White House officials think these fears are overblown. A poll last month conducted by the Kaiser Institute shows the vast majority of uninsured individuals believe acquiring coverage is a top priority, including 77% of those aged 18-25 and 71% of those aged 26-30. They’re mostly just put off by the cost. Fortunately for the White House, younger Americans’ tend to make less money and are thus disproportionately likely to benefit from the ACA’s tax credits. One recent analysis by industry consultant Avalere Health estimated that two-thirds of under-30 participants who don’t already qualify for Medicaid should receive federal support for their premium costs.
“This concept of ‘rate shock’ is, I think, overblown,” Avalere founder and former Clinton health aide Dan Mendelson told msnbc. “It’s mostly raised for political purposes by those who oppose the law.”
Even if costs aren’t prohibitively high, it’s still going to be a challenge to reach the younger set. The White House is hoping a combination of campaign-style public events (like Obama’s Thursday remarks), targeted advertising, and cooperation from community organizations on the ground will help spread awareness of the exchanges once the enrollment period starts. It’s not a coincidence that Simas served as director of polling and public outreach for Obama’s re-election campaign, which drew praise from partisan operatives on both sides for its ability to identify and influence supporters through an advanced screening process.
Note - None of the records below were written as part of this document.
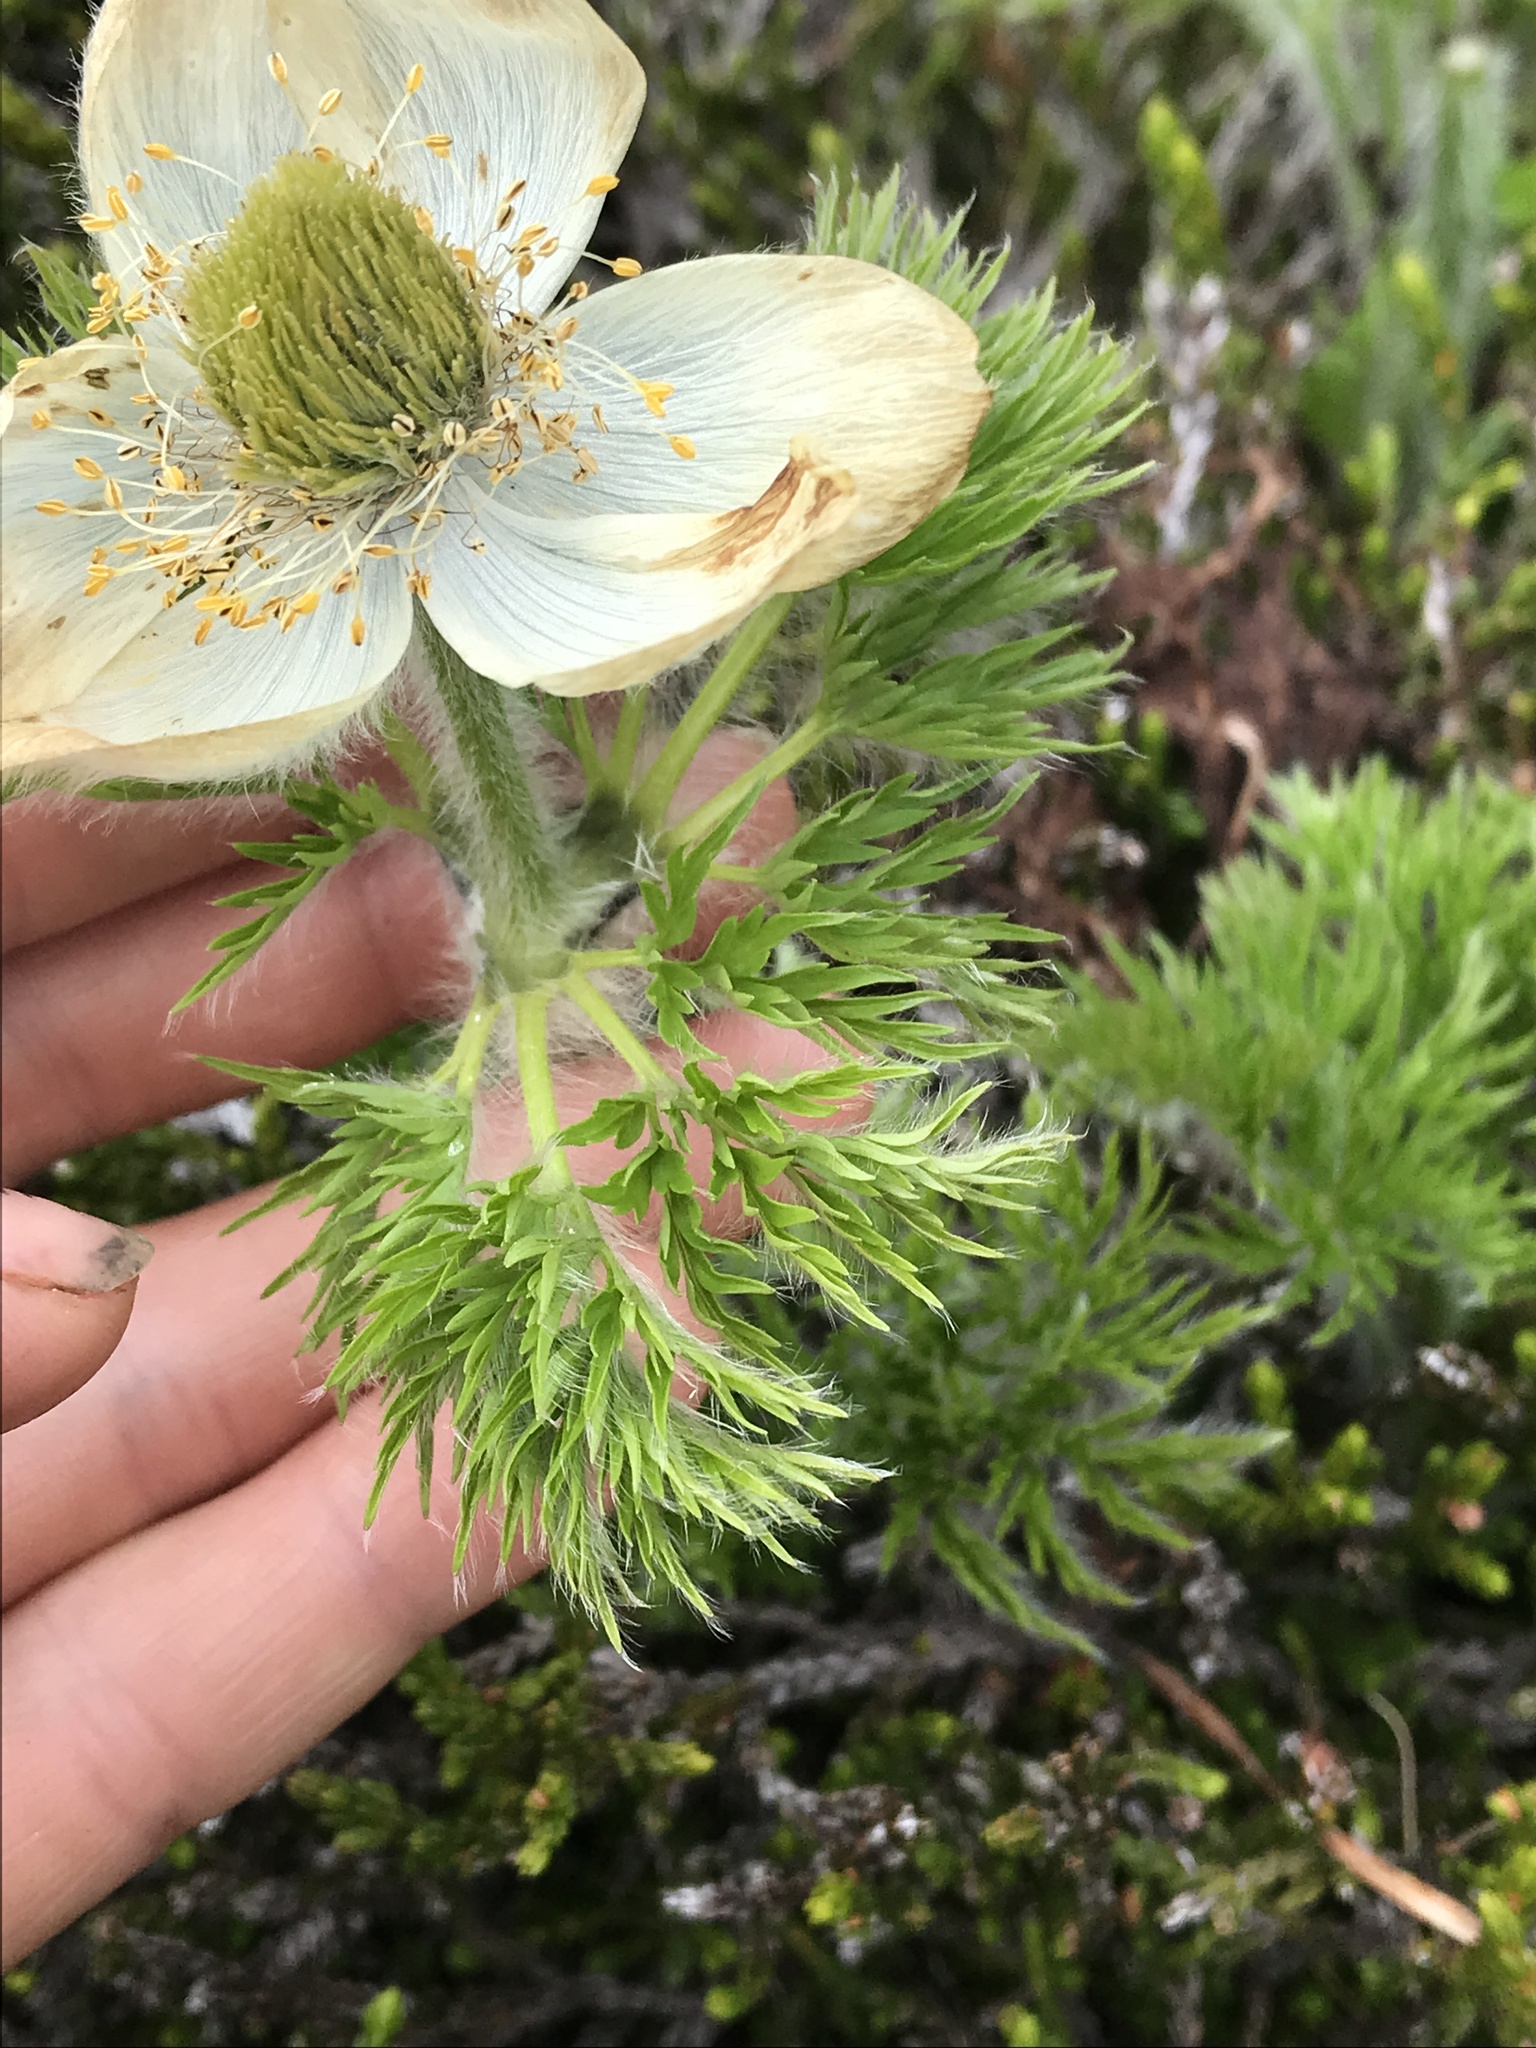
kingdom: Plantae
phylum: Tracheophyta
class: Magnoliopsida
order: Ranunculales
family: Ranunculaceae
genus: Pulsatilla
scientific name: Pulsatilla occidentalis
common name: Mountain pasqueflower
Mendelson, who helped get the Children's Health Insurance Program off the ground under Clinton, said there were some concerns that the administration might be starting its outreach a little late or that political resistance might prove a drag. But he still thought they were “well positioned” overall.
“When we implemented CHIP, the president, vice president, and first lady were all out there aggressively advocating and we got more of a PR bounce out of that then we ever could have through funded efforts,” he said. “You can overcome a late start if you work hard and I think they will.”
For their part, officials say they’re wary of gearing up their campaign too early, as they want consumers to be able to make a direct jump from hearing about the exchanges to immediately looking them up online.
While many Republican governors are openly trying to undermine the law, elected officials in their major cities are often Democrats and Obama aides are counting on them to help make up the difference. Take Texas, for example: Rick Perry couldn’t be more opposed to Obamacare, but Houston, Dallas, and San Antonio all have Democratic mayors.
The political impact of the ACA’s implementation is a hot debate, but there’s a possibility it could put more pressure on some governors to back down and accept the law’s Medicaid expansion (as a handful have done already). While the exact process is still being worked out, administration officials say states will be required to inform individuals who apply for Medicaid under the ACA's new income levels that they’ve been rejected because their state government chose not to participate in the program.